Often classed as one of the seven wonders of the natural world, Niagara Falls is a pretty impressive place to visit. Staying just a half hour drive away in Buffalo, we would have been mad not to go and see them during our trip to the USA. Sure enough, seeing the falls was one of the highlights of our time in Buffalo and was certainly the most impressive sight that we saw.
Even though I knew that the city of Niagara Falls was fairly built up and situated right next to the actual waterfalls, I was surprised at just how close it was. The huge man-made hotels and flashy casinos just didn’t look like they belonged that close to such an incredible natural geographical feature. The four Upper Great Lakes of the USA contain one fifth of all the fresh water in the world, and all the outflow empties into Niagara river, eventually cascading over the falls. You can’t really believe just how powerful it is until you’re right up close to it, soaked in its spray and unable to hear anything except the roar of water.
Our visit to the falls wasn’t quite what we’d planned. Approaching from the American side, we’d wanted to visit the Cave of the Winds and walk behind the American Falls, as well as taking the infamous Maid of the Mist – but unfortunately both of them were closed. Visiting in mid-May, there was still a risk of ice and there were clearly some repairs needed to the infrastructure on the American side. The Canadian Hornblower was running, but the queues were huge and we decided we’d be better off just seeing what we could from both sides. It means if we ever go back we’ll still have plenty to do!
We started off at Terrapin Point on the American side to see the Horseshoe falls. There was so much spray and mist that initially we couldn’t really see that much, although where the water tumbled over the edge you could see just how clear the water was. As well as being noisy, it was several degrees cooler stood right next to the waterfall but I didn’t really mind because it was such a hot day.
From here, we walked over to see the American falls and Bridal fall.

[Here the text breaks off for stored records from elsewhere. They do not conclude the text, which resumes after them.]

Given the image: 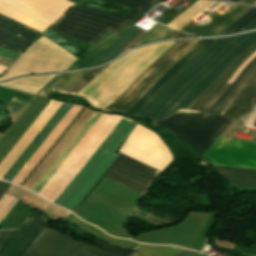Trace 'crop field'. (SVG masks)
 <instances>
[{
	"mask_svg": "<svg viewBox=\"0 0 256 256\" xmlns=\"http://www.w3.org/2000/svg\"><path fill=\"white\" fill-rule=\"evenodd\" d=\"M256 104V74L245 86L231 107L225 113V117L244 123L248 114Z\"/></svg>",
	"mask_w": 256,
	"mask_h": 256,
	"instance_id": "16",
	"label": "crop field"
},
{
	"mask_svg": "<svg viewBox=\"0 0 256 256\" xmlns=\"http://www.w3.org/2000/svg\"><path fill=\"white\" fill-rule=\"evenodd\" d=\"M254 42L256 32L214 39L136 115L149 118L154 124L176 107L188 109Z\"/></svg>",
	"mask_w": 256,
	"mask_h": 256,
	"instance_id": "1",
	"label": "crop field"
},
{
	"mask_svg": "<svg viewBox=\"0 0 256 256\" xmlns=\"http://www.w3.org/2000/svg\"><path fill=\"white\" fill-rule=\"evenodd\" d=\"M162 0H158L148 9H146L142 14H140L137 18L131 21L126 27H124L120 32L116 35L107 32L105 33L93 46H91L73 65H71L67 70L79 69L86 67L92 60H94L108 45H110L119 35H121L127 28H129L135 21H137L143 14L153 8ZM93 62V61H92ZM91 62V63H92ZM90 63V64H91ZM89 64V65H90ZM88 65V66H89ZM87 66V67H88Z\"/></svg>",
	"mask_w": 256,
	"mask_h": 256,
	"instance_id": "17",
	"label": "crop field"
},
{
	"mask_svg": "<svg viewBox=\"0 0 256 256\" xmlns=\"http://www.w3.org/2000/svg\"><path fill=\"white\" fill-rule=\"evenodd\" d=\"M229 122L215 114L177 108L154 125L175 132L202 155Z\"/></svg>",
	"mask_w": 256,
	"mask_h": 256,
	"instance_id": "5",
	"label": "crop field"
},
{
	"mask_svg": "<svg viewBox=\"0 0 256 256\" xmlns=\"http://www.w3.org/2000/svg\"><path fill=\"white\" fill-rule=\"evenodd\" d=\"M254 126H256V123H255V125Z\"/></svg>",
	"mask_w": 256,
	"mask_h": 256,
	"instance_id": "37",
	"label": "crop field"
},
{
	"mask_svg": "<svg viewBox=\"0 0 256 256\" xmlns=\"http://www.w3.org/2000/svg\"><path fill=\"white\" fill-rule=\"evenodd\" d=\"M4 135H2L1 133H0V140H1V138L3 137Z\"/></svg>",
	"mask_w": 256,
	"mask_h": 256,
	"instance_id": "35",
	"label": "crop field"
},
{
	"mask_svg": "<svg viewBox=\"0 0 256 256\" xmlns=\"http://www.w3.org/2000/svg\"><path fill=\"white\" fill-rule=\"evenodd\" d=\"M256 68V63L247 71V73L243 76V78L240 80V82L237 84V86L233 89V91L228 95V97L224 100V102L221 104L219 109L215 112V114H218L222 111L224 106L227 104V102L230 100V98L234 95V93L237 91V89L243 84V82L248 78V76L253 72V70Z\"/></svg>",
	"mask_w": 256,
	"mask_h": 256,
	"instance_id": "27",
	"label": "crop field"
},
{
	"mask_svg": "<svg viewBox=\"0 0 256 256\" xmlns=\"http://www.w3.org/2000/svg\"><path fill=\"white\" fill-rule=\"evenodd\" d=\"M65 219L70 221L72 224L82 228L83 230L89 232L90 234H92V235H94V236H96L100 239H103L107 242H110V243H114V244H118V245H122V246H126V247H136L140 244V243H135L131 240L118 239V238L108 236L105 233H103L101 230H99L98 228L93 227V226H91L87 223H84L83 221L78 219L72 213L68 217H66Z\"/></svg>",
	"mask_w": 256,
	"mask_h": 256,
	"instance_id": "22",
	"label": "crop field"
},
{
	"mask_svg": "<svg viewBox=\"0 0 256 256\" xmlns=\"http://www.w3.org/2000/svg\"><path fill=\"white\" fill-rule=\"evenodd\" d=\"M85 243L44 227L23 256H75ZM76 256H114L86 244Z\"/></svg>",
	"mask_w": 256,
	"mask_h": 256,
	"instance_id": "7",
	"label": "crop field"
},
{
	"mask_svg": "<svg viewBox=\"0 0 256 256\" xmlns=\"http://www.w3.org/2000/svg\"><path fill=\"white\" fill-rule=\"evenodd\" d=\"M45 225L44 216L32 211L0 256H22Z\"/></svg>",
	"mask_w": 256,
	"mask_h": 256,
	"instance_id": "10",
	"label": "crop field"
},
{
	"mask_svg": "<svg viewBox=\"0 0 256 256\" xmlns=\"http://www.w3.org/2000/svg\"><path fill=\"white\" fill-rule=\"evenodd\" d=\"M200 40V39H199ZM199 40L178 41L156 60L121 96L104 112L119 111L125 113L142 95L189 49Z\"/></svg>",
	"mask_w": 256,
	"mask_h": 256,
	"instance_id": "6",
	"label": "crop field"
},
{
	"mask_svg": "<svg viewBox=\"0 0 256 256\" xmlns=\"http://www.w3.org/2000/svg\"><path fill=\"white\" fill-rule=\"evenodd\" d=\"M254 56H256V52L233 74V76L230 78V80L227 82V84L224 86V88L212 99V101L202 111H204V112L209 111V109L214 105V103L219 99V97L229 87V85L232 83V81L235 79V77L241 72V70L248 64V62Z\"/></svg>",
	"mask_w": 256,
	"mask_h": 256,
	"instance_id": "26",
	"label": "crop field"
},
{
	"mask_svg": "<svg viewBox=\"0 0 256 256\" xmlns=\"http://www.w3.org/2000/svg\"><path fill=\"white\" fill-rule=\"evenodd\" d=\"M136 122L122 118L115 129L87 160L75 178L56 199L54 204L70 211L79 205L88 192L117 158L113 153L135 127Z\"/></svg>",
	"mask_w": 256,
	"mask_h": 256,
	"instance_id": "4",
	"label": "crop field"
},
{
	"mask_svg": "<svg viewBox=\"0 0 256 256\" xmlns=\"http://www.w3.org/2000/svg\"><path fill=\"white\" fill-rule=\"evenodd\" d=\"M106 66V65H105ZM105 66L89 71L57 74L47 85H45L36 95L46 97L52 92L65 94L84 76L72 89L66 94L75 95L84 87L99 71Z\"/></svg>",
	"mask_w": 256,
	"mask_h": 256,
	"instance_id": "11",
	"label": "crop field"
},
{
	"mask_svg": "<svg viewBox=\"0 0 256 256\" xmlns=\"http://www.w3.org/2000/svg\"><path fill=\"white\" fill-rule=\"evenodd\" d=\"M182 250L184 249H180L172 246H157V245H147V244H143L142 246L136 248V251L139 256H171ZM173 256H203V255L194 251L184 250Z\"/></svg>",
	"mask_w": 256,
	"mask_h": 256,
	"instance_id": "21",
	"label": "crop field"
},
{
	"mask_svg": "<svg viewBox=\"0 0 256 256\" xmlns=\"http://www.w3.org/2000/svg\"><path fill=\"white\" fill-rule=\"evenodd\" d=\"M237 187H256V170L213 166Z\"/></svg>",
	"mask_w": 256,
	"mask_h": 256,
	"instance_id": "20",
	"label": "crop field"
},
{
	"mask_svg": "<svg viewBox=\"0 0 256 256\" xmlns=\"http://www.w3.org/2000/svg\"><path fill=\"white\" fill-rule=\"evenodd\" d=\"M256 22V9L252 8L228 27H226L219 35H228L232 33H236L243 29L240 32L245 31L249 28L253 23Z\"/></svg>",
	"mask_w": 256,
	"mask_h": 256,
	"instance_id": "24",
	"label": "crop field"
},
{
	"mask_svg": "<svg viewBox=\"0 0 256 256\" xmlns=\"http://www.w3.org/2000/svg\"><path fill=\"white\" fill-rule=\"evenodd\" d=\"M34 97L35 96L18 92L16 96L10 101V103L7 105V108L12 125L19 118V116L26 109V107L30 104V102L34 99ZM11 126L8 129H6L3 133L6 134L7 131L11 128Z\"/></svg>",
	"mask_w": 256,
	"mask_h": 256,
	"instance_id": "23",
	"label": "crop field"
},
{
	"mask_svg": "<svg viewBox=\"0 0 256 256\" xmlns=\"http://www.w3.org/2000/svg\"><path fill=\"white\" fill-rule=\"evenodd\" d=\"M229 1H233V2H236L237 0H229Z\"/></svg>",
	"mask_w": 256,
	"mask_h": 256,
	"instance_id": "36",
	"label": "crop field"
},
{
	"mask_svg": "<svg viewBox=\"0 0 256 256\" xmlns=\"http://www.w3.org/2000/svg\"><path fill=\"white\" fill-rule=\"evenodd\" d=\"M119 154L106 177L144 195L160 172L121 153Z\"/></svg>",
	"mask_w": 256,
	"mask_h": 256,
	"instance_id": "9",
	"label": "crop field"
},
{
	"mask_svg": "<svg viewBox=\"0 0 256 256\" xmlns=\"http://www.w3.org/2000/svg\"><path fill=\"white\" fill-rule=\"evenodd\" d=\"M256 73V69L254 70V72L249 76V78L245 81V83L242 85V87L238 90V92L233 96V98L228 102V104L225 106V108L223 109L222 113L220 114L221 116L224 115V113L227 111V109L230 107V105L232 104V102L235 100V98L238 96V94L241 92V90L244 88V86L249 82V80L254 76V74Z\"/></svg>",
	"mask_w": 256,
	"mask_h": 256,
	"instance_id": "29",
	"label": "crop field"
},
{
	"mask_svg": "<svg viewBox=\"0 0 256 256\" xmlns=\"http://www.w3.org/2000/svg\"><path fill=\"white\" fill-rule=\"evenodd\" d=\"M15 230H1L0 231V250L14 233Z\"/></svg>",
	"mask_w": 256,
	"mask_h": 256,
	"instance_id": "28",
	"label": "crop field"
},
{
	"mask_svg": "<svg viewBox=\"0 0 256 256\" xmlns=\"http://www.w3.org/2000/svg\"><path fill=\"white\" fill-rule=\"evenodd\" d=\"M82 106L73 105L64 118L59 122L43 144L38 148L22 170L13 179L12 183L20 185L21 182L26 178V176L31 172L35 165L40 161V159L45 155L49 148L54 144L58 137L63 133V131L68 127L72 120L77 116V114L82 110Z\"/></svg>",
	"mask_w": 256,
	"mask_h": 256,
	"instance_id": "13",
	"label": "crop field"
},
{
	"mask_svg": "<svg viewBox=\"0 0 256 256\" xmlns=\"http://www.w3.org/2000/svg\"><path fill=\"white\" fill-rule=\"evenodd\" d=\"M12 62H13V60H9V59L0 57V65H2V66L8 67Z\"/></svg>",
	"mask_w": 256,
	"mask_h": 256,
	"instance_id": "32",
	"label": "crop field"
},
{
	"mask_svg": "<svg viewBox=\"0 0 256 256\" xmlns=\"http://www.w3.org/2000/svg\"><path fill=\"white\" fill-rule=\"evenodd\" d=\"M256 51V43L244 52L204 93L189 109L201 111L202 108L214 97V95L225 85L231 75L242 65V63Z\"/></svg>",
	"mask_w": 256,
	"mask_h": 256,
	"instance_id": "18",
	"label": "crop field"
},
{
	"mask_svg": "<svg viewBox=\"0 0 256 256\" xmlns=\"http://www.w3.org/2000/svg\"><path fill=\"white\" fill-rule=\"evenodd\" d=\"M238 2L251 3L254 4L256 0H239Z\"/></svg>",
	"mask_w": 256,
	"mask_h": 256,
	"instance_id": "34",
	"label": "crop field"
},
{
	"mask_svg": "<svg viewBox=\"0 0 256 256\" xmlns=\"http://www.w3.org/2000/svg\"><path fill=\"white\" fill-rule=\"evenodd\" d=\"M72 105L63 103L53 117L48 121L44 128L39 132L35 139L30 143L26 150L21 154L17 161L12 165L8 172L3 176L2 180L11 182L20 169L25 165L41 143L46 139L62 117L67 113Z\"/></svg>",
	"mask_w": 256,
	"mask_h": 256,
	"instance_id": "14",
	"label": "crop field"
},
{
	"mask_svg": "<svg viewBox=\"0 0 256 256\" xmlns=\"http://www.w3.org/2000/svg\"><path fill=\"white\" fill-rule=\"evenodd\" d=\"M134 8L123 19L74 5L50 29L60 35L94 44L106 31L117 33L157 0H107Z\"/></svg>",
	"mask_w": 256,
	"mask_h": 256,
	"instance_id": "3",
	"label": "crop field"
},
{
	"mask_svg": "<svg viewBox=\"0 0 256 256\" xmlns=\"http://www.w3.org/2000/svg\"><path fill=\"white\" fill-rule=\"evenodd\" d=\"M9 186L10 184L0 181V198Z\"/></svg>",
	"mask_w": 256,
	"mask_h": 256,
	"instance_id": "31",
	"label": "crop field"
},
{
	"mask_svg": "<svg viewBox=\"0 0 256 256\" xmlns=\"http://www.w3.org/2000/svg\"><path fill=\"white\" fill-rule=\"evenodd\" d=\"M256 62V57H254L249 64L242 70V72L237 76L232 85L226 90V92L221 96V98L216 102V104L211 108L209 112L214 113L216 109L220 106L226 96L231 92V90L235 87L238 81L242 78V76L246 73V71Z\"/></svg>",
	"mask_w": 256,
	"mask_h": 256,
	"instance_id": "25",
	"label": "crop field"
},
{
	"mask_svg": "<svg viewBox=\"0 0 256 256\" xmlns=\"http://www.w3.org/2000/svg\"><path fill=\"white\" fill-rule=\"evenodd\" d=\"M251 7L241 6L233 4L228 9H226L220 15L216 13L210 14L208 17L211 19L207 24L201 23L197 27L188 24L181 31L196 34L200 37L203 36H216L220 33L226 26L248 11Z\"/></svg>",
	"mask_w": 256,
	"mask_h": 256,
	"instance_id": "12",
	"label": "crop field"
},
{
	"mask_svg": "<svg viewBox=\"0 0 256 256\" xmlns=\"http://www.w3.org/2000/svg\"><path fill=\"white\" fill-rule=\"evenodd\" d=\"M140 32L141 30L131 26L108 46L88 67L97 66L113 59L121 49Z\"/></svg>",
	"mask_w": 256,
	"mask_h": 256,
	"instance_id": "19",
	"label": "crop field"
},
{
	"mask_svg": "<svg viewBox=\"0 0 256 256\" xmlns=\"http://www.w3.org/2000/svg\"><path fill=\"white\" fill-rule=\"evenodd\" d=\"M203 156L218 166L256 169V144L249 142L219 136Z\"/></svg>",
	"mask_w": 256,
	"mask_h": 256,
	"instance_id": "8",
	"label": "crop field"
},
{
	"mask_svg": "<svg viewBox=\"0 0 256 256\" xmlns=\"http://www.w3.org/2000/svg\"><path fill=\"white\" fill-rule=\"evenodd\" d=\"M74 4L66 0H0V13L41 33ZM0 14V47L22 53L41 33Z\"/></svg>",
	"mask_w": 256,
	"mask_h": 256,
	"instance_id": "2",
	"label": "crop field"
},
{
	"mask_svg": "<svg viewBox=\"0 0 256 256\" xmlns=\"http://www.w3.org/2000/svg\"><path fill=\"white\" fill-rule=\"evenodd\" d=\"M17 55H18V53H15V52H12V51L5 50V49H1V48H0V56H2V57L15 60V58L17 57Z\"/></svg>",
	"mask_w": 256,
	"mask_h": 256,
	"instance_id": "30",
	"label": "crop field"
},
{
	"mask_svg": "<svg viewBox=\"0 0 256 256\" xmlns=\"http://www.w3.org/2000/svg\"><path fill=\"white\" fill-rule=\"evenodd\" d=\"M212 39H204L198 42L188 51L176 64H174L165 75L130 109L126 114L135 115L144 105H146L163 87V85L190 59L200 52Z\"/></svg>",
	"mask_w": 256,
	"mask_h": 256,
	"instance_id": "15",
	"label": "crop field"
},
{
	"mask_svg": "<svg viewBox=\"0 0 256 256\" xmlns=\"http://www.w3.org/2000/svg\"><path fill=\"white\" fill-rule=\"evenodd\" d=\"M186 36V34L176 32L171 38H186Z\"/></svg>",
	"mask_w": 256,
	"mask_h": 256,
	"instance_id": "33",
	"label": "crop field"
}]
</instances>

This was where I have to admit I was a little surprised as I hadn’t realised that they were significantly separate to the Horseshoes falls which are so famous in photographs. There’s quite a chunky piece of land separating them! It was here that I quite liked just watching the river leading up to the falls as you could really see how strong the current was in the rapids.
I was really keen to see the falls from the Canadian side as well so we’d made sure that we’d brought our passports with us so that we could cross the border. Although I was told that the view would be just the same, I’d strongly recommend seeing the falls from both sides. In my opinion the view from the Canadian side was much better, although it was much more crowded and touristy. We walked across the border over Rainbow Bridge. It was incredibly windy walking across but there’s a good view on the way. It was somewhat surreal getting my passport stamped to go into another country for about an hour, but worth it. The bridge crossing cost $1 and we just needed our passport.

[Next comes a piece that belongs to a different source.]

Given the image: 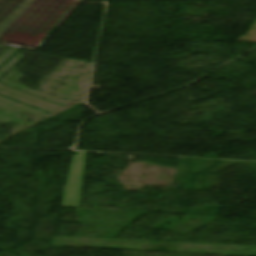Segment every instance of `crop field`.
<instances>
[{"label": "crop field", "instance_id": "obj_1", "mask_svg": "<svg viewBox=\"0 0 256 256\" xmlns=\"http://www.w3.org/2000/svg\"><path fill=\"white\" fill-rule=\"evenodd\" d=\"M82 0H34L0 36L5 41L34 46L46 38Z\"/></svg>", "mask_w": 256, "mask_h": 256}]
</instances>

When you get across to the other side, I’d recommend just walking along slowly until you reach the Horseshoe falls. You’ll be able to look out at the American and Bridal falls head-on, and then will get a much clearer view of the curve of the horseshoe. We got a lot wetter on the Canadian side, so something to be aware of for a day when it isn’t quite as hot. It was pretty crowded along the railings, but we still managed to squeeze in at regular intervals and take the photos we wanted to.
Although we could have done pretty much everything from a zipline alongside the falls to a 4D experience of ‘Niagara’s Fury’, we decided to forgo the attractions. Instead, we drove out along Niagara Gorge a little way and through wine country towards Lake Ontario. This gave us a chance to see the scale of one of the Great Lakes. I also fell in love with some of the beautiful lake side houses that we passed.
We stopped off in Olcott for a bite to eat and to wander around the cute little seaside style gift shops. Again, it was much cooler being close to the water of the lake. Usually there is a little beach there, but it was closed because the water was too high. It was a cute little town and the sort of place I can imagine getting very busy on a weekend in the height of summer with daytrippers and people on holiday.
I was blown away by Niagara Falls, and although the city on the Canadian side being so close spoiled it a little bit for me, it’s definitely worth making the time to go and see. I’d like to go back and see it at night, or in winter when it’s frozen, or even just return in the summer to go on the Maid of the Mist (although I’m not sure I’d enjoy the crowds). Buffalo was a really good base for exploring the falls and one to consider if you want to avoid the touristy crowds across the border.
Have you been to Niagara Falls? What did you think?